═════ Exercise materials ═════

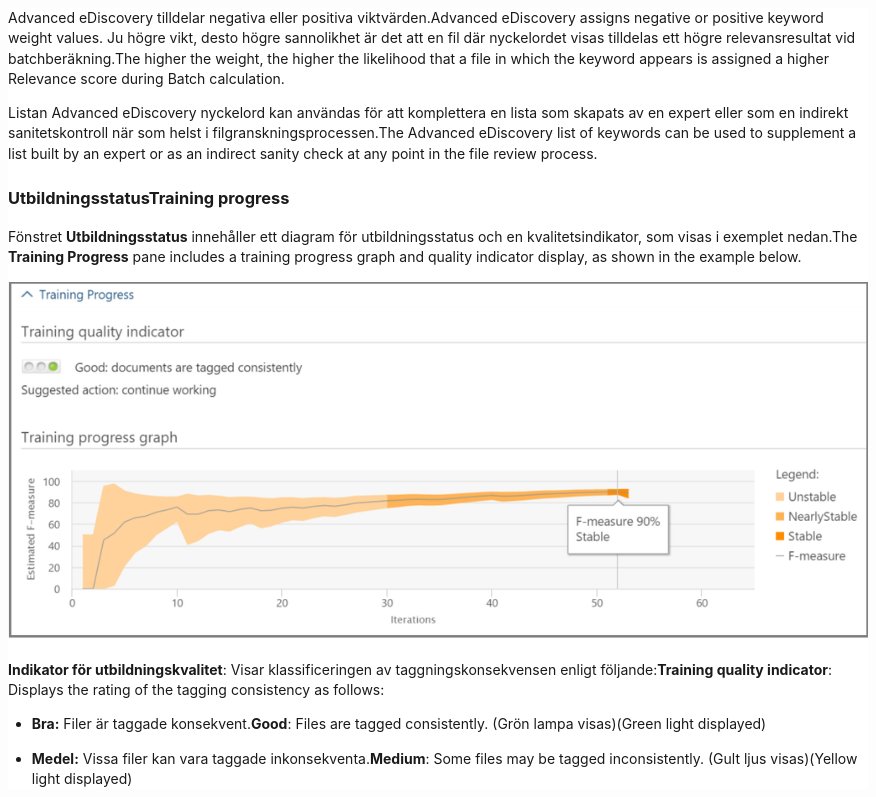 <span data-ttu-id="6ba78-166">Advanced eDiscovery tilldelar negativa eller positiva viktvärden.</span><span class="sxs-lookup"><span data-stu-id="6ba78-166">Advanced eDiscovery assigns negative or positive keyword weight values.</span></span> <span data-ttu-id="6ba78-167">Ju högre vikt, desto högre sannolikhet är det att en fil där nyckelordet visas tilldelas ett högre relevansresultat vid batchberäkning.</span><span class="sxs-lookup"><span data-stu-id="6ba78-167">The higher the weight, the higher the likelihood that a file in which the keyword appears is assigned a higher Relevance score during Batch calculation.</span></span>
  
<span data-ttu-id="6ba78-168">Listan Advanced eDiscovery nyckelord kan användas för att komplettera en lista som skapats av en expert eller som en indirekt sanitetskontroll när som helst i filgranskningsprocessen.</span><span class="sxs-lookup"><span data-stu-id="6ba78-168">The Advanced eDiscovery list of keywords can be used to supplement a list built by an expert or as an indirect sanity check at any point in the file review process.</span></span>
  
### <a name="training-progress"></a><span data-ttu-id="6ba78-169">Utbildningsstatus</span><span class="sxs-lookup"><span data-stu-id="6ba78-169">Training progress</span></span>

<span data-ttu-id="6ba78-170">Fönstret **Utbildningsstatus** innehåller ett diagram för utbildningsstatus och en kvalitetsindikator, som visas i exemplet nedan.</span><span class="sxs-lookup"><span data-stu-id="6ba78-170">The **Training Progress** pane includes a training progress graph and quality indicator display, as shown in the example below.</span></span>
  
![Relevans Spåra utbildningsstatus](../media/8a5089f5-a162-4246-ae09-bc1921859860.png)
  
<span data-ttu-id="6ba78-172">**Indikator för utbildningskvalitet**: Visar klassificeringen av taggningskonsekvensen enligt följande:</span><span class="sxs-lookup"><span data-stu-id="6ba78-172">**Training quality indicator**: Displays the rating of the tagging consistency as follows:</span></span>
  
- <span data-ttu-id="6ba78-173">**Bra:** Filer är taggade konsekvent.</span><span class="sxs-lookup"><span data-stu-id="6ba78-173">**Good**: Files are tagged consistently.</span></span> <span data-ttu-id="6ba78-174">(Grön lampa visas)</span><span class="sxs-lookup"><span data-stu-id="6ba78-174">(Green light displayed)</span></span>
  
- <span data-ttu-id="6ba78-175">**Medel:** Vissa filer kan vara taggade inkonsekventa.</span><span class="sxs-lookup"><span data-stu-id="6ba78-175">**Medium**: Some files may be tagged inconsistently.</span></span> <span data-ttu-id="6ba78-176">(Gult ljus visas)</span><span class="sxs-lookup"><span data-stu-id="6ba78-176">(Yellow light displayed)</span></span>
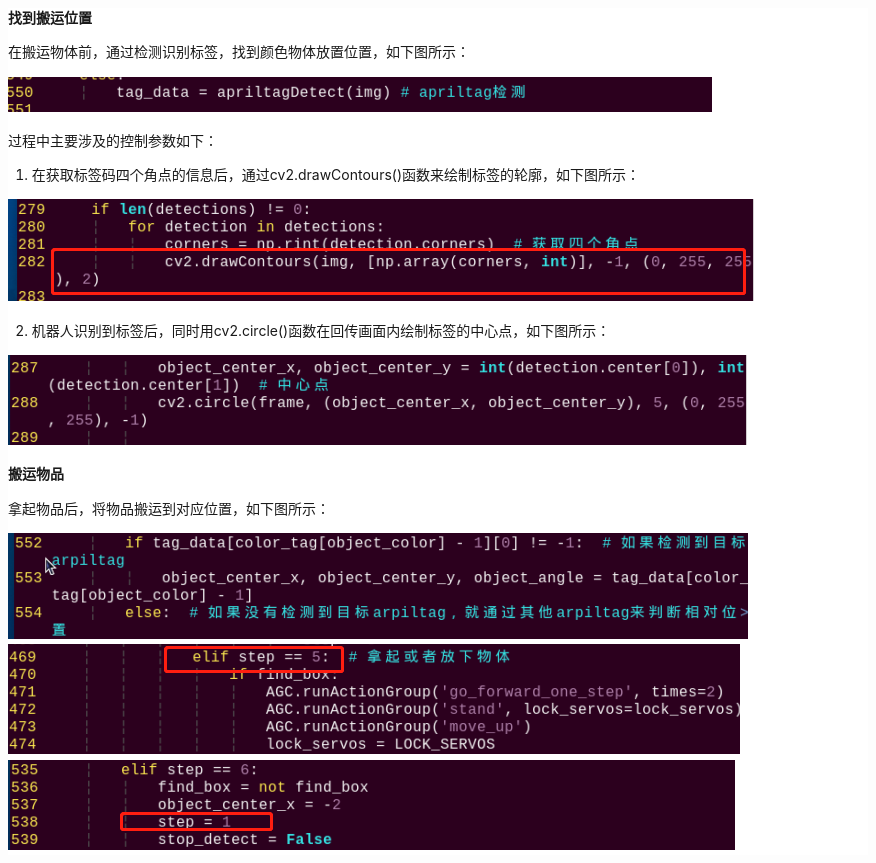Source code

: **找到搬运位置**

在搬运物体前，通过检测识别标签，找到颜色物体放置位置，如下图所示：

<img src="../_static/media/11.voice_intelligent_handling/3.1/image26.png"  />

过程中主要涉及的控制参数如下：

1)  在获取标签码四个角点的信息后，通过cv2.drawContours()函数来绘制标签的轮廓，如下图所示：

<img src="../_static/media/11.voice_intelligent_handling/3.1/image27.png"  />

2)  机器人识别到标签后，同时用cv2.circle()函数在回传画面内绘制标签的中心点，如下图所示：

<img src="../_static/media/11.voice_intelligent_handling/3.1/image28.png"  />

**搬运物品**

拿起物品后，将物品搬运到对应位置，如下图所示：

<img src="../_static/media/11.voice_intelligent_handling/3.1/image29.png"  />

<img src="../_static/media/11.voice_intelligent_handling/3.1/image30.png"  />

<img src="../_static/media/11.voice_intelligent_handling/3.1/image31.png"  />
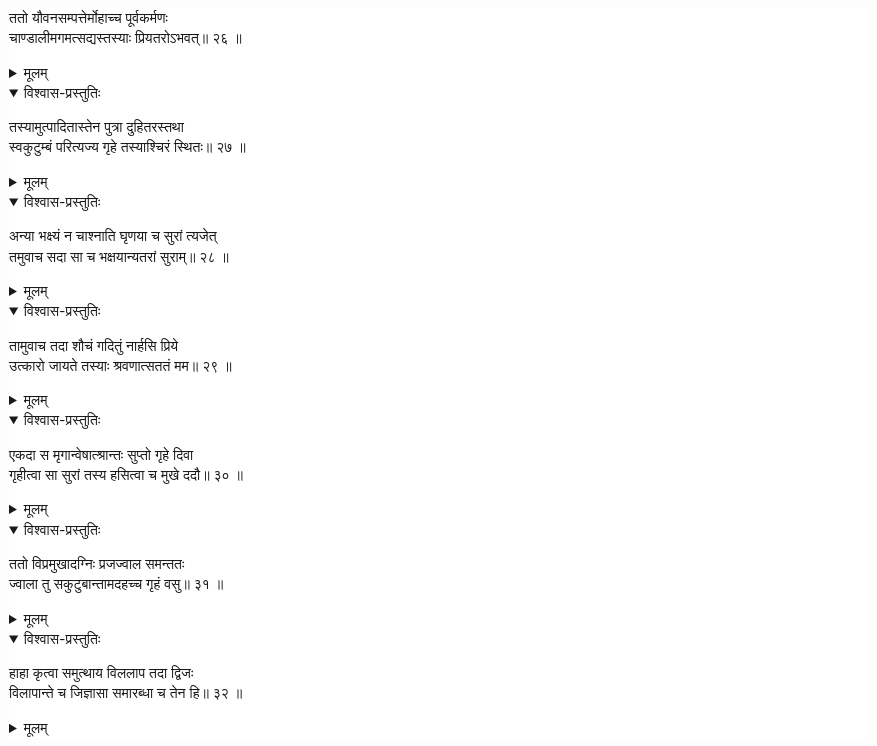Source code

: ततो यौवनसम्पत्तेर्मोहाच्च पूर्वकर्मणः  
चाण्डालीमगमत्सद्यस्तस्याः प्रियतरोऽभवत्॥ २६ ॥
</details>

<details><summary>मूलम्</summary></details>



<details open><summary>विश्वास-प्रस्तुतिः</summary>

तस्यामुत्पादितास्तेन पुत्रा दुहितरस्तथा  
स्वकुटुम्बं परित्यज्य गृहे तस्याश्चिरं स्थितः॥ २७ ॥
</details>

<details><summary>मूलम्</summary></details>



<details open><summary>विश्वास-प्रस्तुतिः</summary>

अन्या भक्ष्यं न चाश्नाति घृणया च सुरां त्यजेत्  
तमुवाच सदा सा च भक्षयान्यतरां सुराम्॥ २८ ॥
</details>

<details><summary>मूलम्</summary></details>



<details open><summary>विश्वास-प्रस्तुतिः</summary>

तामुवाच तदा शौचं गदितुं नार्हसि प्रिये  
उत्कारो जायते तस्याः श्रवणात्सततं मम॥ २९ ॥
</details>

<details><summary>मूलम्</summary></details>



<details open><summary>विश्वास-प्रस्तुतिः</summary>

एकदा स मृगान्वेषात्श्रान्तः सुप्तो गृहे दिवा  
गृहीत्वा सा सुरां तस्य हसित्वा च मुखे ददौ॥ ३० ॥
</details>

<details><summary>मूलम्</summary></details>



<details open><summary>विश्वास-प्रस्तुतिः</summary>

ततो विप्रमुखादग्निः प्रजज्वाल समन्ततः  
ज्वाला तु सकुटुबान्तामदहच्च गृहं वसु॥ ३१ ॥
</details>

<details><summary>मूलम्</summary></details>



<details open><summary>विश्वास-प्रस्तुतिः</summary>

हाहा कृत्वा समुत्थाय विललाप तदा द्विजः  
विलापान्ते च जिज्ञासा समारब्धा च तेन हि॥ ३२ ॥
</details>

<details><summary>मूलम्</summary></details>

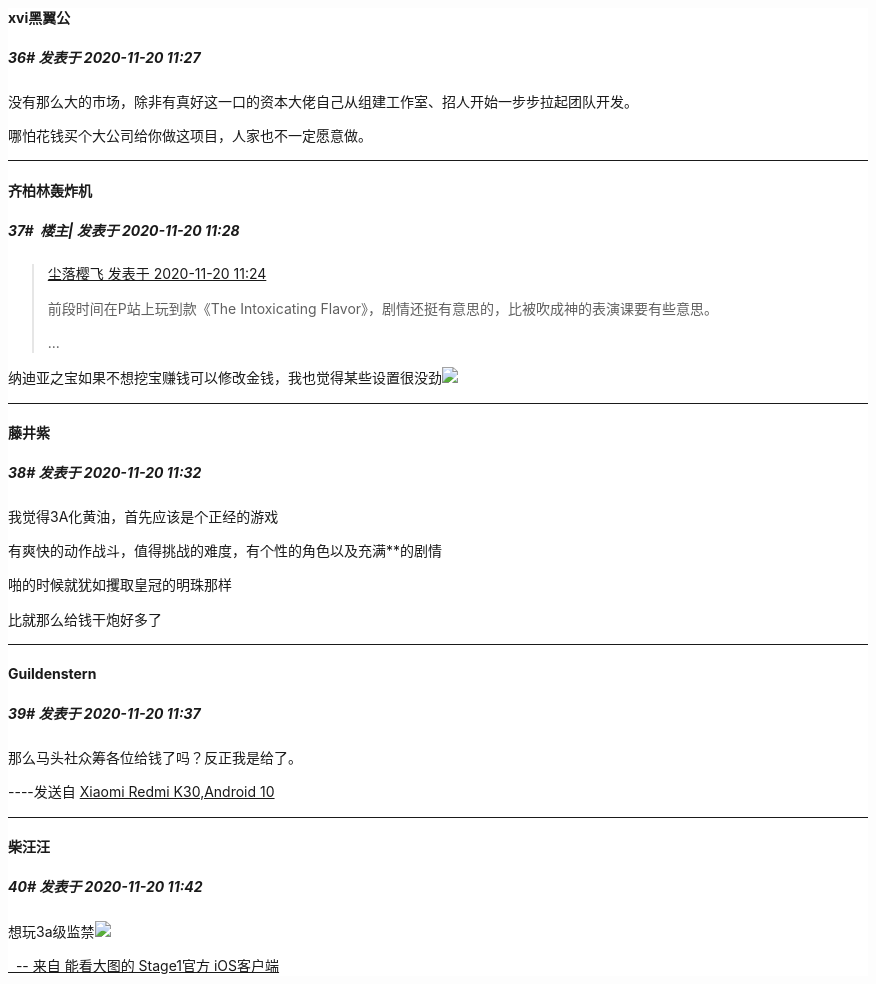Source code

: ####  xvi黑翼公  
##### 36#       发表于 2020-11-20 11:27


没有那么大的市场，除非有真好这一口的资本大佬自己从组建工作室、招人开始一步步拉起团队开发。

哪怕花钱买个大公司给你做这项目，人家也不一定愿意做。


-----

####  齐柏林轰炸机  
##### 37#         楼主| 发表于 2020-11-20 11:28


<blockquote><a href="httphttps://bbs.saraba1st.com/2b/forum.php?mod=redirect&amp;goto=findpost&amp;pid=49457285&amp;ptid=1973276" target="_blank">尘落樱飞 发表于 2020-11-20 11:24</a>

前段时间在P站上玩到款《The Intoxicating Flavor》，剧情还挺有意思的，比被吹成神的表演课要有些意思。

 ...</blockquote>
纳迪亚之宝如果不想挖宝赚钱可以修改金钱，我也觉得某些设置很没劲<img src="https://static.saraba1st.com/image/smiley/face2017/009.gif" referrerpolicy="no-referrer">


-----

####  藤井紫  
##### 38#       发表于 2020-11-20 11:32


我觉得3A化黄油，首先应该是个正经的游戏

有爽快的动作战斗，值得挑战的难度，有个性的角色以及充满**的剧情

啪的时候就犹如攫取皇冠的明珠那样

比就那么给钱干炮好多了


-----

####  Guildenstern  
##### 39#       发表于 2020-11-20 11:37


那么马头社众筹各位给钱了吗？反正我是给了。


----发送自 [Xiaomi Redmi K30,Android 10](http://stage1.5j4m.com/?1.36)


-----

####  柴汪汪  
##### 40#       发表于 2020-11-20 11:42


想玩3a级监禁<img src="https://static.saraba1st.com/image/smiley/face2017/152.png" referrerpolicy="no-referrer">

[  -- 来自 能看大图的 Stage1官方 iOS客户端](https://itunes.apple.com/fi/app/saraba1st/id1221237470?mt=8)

═════

*Assignment*.
Check every line above for the string "indicator", and copy the ones that have it.

*Result*.
<span data-ttu-id="6ba78-170">Fönstret **Utbildningsstatus** innehåller ett diagram för utbildningsstatus och en kvalitetsindikator, som visas i exemplet nedan.</span><span class="sxs-lookup"><span data-stu-id="6ba78-170">The **Training Progress** pane includes a training progress graph and quality indicator display, as shown in the example below.</span></span>
<span data-ttu-id="6ba78-172">**Indikator för utbildningskvalitet**: Visar klassificeringen av taggningskonsekvensen enligt följande:</span><span class="sxs-lookup"><span data-stu-id="6ba78-172">**Training quality indicator**: Displays the rating of the tagging consistency as follows:</span></span>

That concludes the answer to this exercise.